1. Field of the Invention
The present invention relates to a structure, as well as its manufacturing method, formed three-dimensionally by using MEMS (Micro Electro Mechanical Systems) technology or NEMS (Nano Electro Mechanical Systems) technology. In particular, the invention relates to a three-dimensional structure, as well as its manufacturing method, in which micro three-dimensional structure elements having a movable structure are arranged in an elastic body.
2. Description of the Related Art
In the research and development of robot technology, it is one of important issues how an object is reliably controlled by a robot hand. More specifically, with respect to an operation of grasping an object by a robot hand, not only detecting grasping force to grasp the object therewith but also detecting a shearing stress occurring to the hand surface due to the grasping operation is needed for reliable control of robot hands. The reason of this is that detecting a frictional force generated between the object and the hand surface by the shearing stress lends it exerting optimum frictional-force control to fulfill reliable control of the object.
In recent years, tactile sensors aimed at detecting such shearing stress have been being developed. See, e.g., Kentaro Noda, Kazunori Hoshino, Kiyoshi Matsumoto, Isao Shimoyama, “300 nm-thick cantilevers in PDMS for tactile sensing”, Proc. IEEE MEMS'05, pp. 283-286, 2005. An example of such conventional tactile sensors is explained below with reference to a schematic perspective view shown in FIG. 19.
As shown in FIG. 19, a tactile sensor 501 includes a plurality of piezoresistive cantilevers 502, which are cantilevers with piezoresistors on its hinges, formed from a thin film of about several hundred nanometers, one sheet of substrate member 503 on which those cantilevers 502 are fixed at its top face, and a film-like elastic body 504 which is placed inside the substrate member 503 so as to allow the cantilevers, which are fixed on the top face of the substrate member 503, to be embedded therein.

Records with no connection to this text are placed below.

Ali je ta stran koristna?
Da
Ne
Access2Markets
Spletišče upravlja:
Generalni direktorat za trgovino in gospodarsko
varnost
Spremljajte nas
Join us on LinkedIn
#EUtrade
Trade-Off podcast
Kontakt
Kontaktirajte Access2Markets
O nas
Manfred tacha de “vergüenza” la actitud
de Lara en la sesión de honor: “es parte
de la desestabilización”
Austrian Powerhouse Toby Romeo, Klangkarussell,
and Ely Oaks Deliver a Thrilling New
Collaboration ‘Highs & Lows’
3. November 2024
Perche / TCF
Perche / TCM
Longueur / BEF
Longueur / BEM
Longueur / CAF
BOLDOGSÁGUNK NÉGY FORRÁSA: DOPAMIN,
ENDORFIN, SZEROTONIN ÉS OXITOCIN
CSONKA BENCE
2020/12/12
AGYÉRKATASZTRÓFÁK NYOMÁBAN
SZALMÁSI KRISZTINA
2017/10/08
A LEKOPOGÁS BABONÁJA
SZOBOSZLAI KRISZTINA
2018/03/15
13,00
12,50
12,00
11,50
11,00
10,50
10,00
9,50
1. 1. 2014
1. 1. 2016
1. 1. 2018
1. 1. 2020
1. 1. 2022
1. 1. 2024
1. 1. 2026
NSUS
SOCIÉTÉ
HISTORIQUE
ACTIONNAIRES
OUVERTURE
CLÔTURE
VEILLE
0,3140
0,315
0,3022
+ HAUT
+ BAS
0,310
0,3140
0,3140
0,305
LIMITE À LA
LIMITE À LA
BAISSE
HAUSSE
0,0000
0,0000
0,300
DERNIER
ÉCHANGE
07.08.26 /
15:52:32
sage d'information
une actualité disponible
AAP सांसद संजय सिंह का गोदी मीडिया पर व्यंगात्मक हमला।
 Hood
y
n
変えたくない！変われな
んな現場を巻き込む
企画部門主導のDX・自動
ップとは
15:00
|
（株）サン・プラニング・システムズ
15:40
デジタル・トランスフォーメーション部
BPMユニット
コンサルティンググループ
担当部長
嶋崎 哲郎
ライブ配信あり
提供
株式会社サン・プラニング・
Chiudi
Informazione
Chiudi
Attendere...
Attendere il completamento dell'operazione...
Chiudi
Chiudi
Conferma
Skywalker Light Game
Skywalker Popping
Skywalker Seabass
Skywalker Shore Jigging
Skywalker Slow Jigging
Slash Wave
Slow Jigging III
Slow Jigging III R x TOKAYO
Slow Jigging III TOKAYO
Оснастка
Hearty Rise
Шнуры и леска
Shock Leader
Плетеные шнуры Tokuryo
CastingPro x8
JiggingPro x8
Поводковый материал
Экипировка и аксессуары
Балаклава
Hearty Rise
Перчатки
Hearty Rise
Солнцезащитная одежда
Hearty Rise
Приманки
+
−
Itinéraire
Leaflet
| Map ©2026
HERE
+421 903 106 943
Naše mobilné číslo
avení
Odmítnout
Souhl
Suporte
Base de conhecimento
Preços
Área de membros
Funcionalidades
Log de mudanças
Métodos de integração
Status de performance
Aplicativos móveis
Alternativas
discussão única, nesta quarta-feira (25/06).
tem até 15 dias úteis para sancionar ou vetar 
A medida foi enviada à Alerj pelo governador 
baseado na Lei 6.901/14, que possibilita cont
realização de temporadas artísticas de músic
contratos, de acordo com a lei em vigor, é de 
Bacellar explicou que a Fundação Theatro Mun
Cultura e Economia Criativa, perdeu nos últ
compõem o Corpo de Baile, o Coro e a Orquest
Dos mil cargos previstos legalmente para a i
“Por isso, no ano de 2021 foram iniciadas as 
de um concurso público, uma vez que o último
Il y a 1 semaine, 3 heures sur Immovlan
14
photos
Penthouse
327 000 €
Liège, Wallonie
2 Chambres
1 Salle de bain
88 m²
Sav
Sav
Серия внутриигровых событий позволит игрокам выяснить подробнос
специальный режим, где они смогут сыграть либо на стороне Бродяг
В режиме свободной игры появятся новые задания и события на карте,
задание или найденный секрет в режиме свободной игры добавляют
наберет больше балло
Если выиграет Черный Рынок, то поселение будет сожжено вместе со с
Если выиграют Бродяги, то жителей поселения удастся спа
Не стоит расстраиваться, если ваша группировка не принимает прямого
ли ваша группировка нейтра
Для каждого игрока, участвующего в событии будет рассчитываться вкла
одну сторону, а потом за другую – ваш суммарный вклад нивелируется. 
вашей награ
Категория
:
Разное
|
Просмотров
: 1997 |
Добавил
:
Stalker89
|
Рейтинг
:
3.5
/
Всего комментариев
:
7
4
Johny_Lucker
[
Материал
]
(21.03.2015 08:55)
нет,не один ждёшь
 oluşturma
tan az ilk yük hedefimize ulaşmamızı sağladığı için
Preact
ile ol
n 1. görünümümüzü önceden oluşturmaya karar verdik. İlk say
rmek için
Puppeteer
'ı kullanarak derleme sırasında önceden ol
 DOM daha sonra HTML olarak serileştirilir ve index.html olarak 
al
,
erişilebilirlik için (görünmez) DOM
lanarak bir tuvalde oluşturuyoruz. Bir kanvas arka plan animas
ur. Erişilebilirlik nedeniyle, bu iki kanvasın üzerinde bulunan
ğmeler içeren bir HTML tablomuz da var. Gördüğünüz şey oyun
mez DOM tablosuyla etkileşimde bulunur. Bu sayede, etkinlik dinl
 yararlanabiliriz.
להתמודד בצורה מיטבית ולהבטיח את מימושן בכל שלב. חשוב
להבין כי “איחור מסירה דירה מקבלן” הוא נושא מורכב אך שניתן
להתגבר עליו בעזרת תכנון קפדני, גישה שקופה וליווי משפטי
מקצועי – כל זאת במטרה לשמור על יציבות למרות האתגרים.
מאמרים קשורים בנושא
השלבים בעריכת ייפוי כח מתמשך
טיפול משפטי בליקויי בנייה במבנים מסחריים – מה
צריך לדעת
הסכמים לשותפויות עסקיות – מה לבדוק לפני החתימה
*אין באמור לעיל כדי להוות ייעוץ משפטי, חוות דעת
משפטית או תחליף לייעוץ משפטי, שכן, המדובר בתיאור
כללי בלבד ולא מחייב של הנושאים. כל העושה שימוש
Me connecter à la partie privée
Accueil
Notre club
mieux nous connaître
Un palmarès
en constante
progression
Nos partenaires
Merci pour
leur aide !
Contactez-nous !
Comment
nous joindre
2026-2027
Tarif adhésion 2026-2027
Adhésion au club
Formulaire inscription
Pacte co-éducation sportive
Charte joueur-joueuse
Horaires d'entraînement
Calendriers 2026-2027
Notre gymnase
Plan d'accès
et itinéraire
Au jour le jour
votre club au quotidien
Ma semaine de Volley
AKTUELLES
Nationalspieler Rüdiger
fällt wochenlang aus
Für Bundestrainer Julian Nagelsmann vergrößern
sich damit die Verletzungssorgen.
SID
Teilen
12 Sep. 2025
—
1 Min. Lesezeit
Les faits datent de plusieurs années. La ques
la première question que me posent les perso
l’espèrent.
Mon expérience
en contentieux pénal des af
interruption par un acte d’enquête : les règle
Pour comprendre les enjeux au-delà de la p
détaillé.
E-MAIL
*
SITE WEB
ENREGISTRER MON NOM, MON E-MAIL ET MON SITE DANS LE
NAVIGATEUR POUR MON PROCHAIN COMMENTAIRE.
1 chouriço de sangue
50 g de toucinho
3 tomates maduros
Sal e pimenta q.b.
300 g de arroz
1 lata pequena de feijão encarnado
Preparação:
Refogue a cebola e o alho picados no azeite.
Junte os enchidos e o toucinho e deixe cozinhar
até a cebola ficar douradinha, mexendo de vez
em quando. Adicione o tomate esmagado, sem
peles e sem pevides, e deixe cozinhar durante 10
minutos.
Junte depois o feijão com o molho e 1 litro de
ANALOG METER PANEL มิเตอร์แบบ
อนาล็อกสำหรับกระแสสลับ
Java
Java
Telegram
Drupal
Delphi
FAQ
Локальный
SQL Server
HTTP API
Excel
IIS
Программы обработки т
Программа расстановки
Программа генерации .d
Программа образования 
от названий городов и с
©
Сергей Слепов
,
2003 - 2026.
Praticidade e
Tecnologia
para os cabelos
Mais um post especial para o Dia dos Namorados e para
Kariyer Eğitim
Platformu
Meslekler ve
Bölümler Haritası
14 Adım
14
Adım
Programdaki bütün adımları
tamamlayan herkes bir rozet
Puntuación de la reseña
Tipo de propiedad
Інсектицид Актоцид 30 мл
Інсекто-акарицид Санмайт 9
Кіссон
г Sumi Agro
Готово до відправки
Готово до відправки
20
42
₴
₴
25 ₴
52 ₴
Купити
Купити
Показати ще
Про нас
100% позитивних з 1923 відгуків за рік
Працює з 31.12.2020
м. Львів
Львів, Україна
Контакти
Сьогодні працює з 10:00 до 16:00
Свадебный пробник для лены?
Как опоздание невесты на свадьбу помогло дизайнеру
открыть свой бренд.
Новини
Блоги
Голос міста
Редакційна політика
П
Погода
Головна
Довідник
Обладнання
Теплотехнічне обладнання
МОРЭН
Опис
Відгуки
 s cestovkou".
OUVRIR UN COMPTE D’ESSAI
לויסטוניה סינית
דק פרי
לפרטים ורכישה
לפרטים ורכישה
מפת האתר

Each of the cantilevers 502 has one end formed as a fixation portion for the substrate member 503 and the other end formed as a movable portion which is movable only in a thicknesswise direction of the thin film that forms the cantilever 502. The individual cantilevers 502 are electrically connected to an unshown control unit through unshown terminal portions and wiring. For example, upon occurrence of a shearing stress in the film-like elastic body 504, the shearing stress causes the movable portion of the cantilever 502 to be activated and deformed, thus making possible to detect the shearing stress. In each of the cantilevers 502, a piezoresistive portion for detecting any deformation of the movable portion is formed. Further, in order to detect shearing stresses of various directions acting on the film-like elastic body 504, the cantilevers 502 are arranged within the film-like elastic body 504, as it is fixed on the substrate member 503, so that their movable portions are differed in movable direction, for example, that their movable directions are set along X-axis, Y-axis and Z-axis directions as shown in the figure.
With the tactile sensor 501 constructed as shown above, contact of the film-like elastic body 504 with an object or the like makes it possible to detect shearing stresses in various directions occurring within the film-like elastic body 504 by the cantilevers 502, respectively. It is noted that such a film-like elastic body 504 is formed from, for example, PDMS (polydimethylsiloxane), which is a material that is easily elastically deformed by application of external force. The substrate member 503 is given by using SOI wafer, which is formed of Si or SiO2.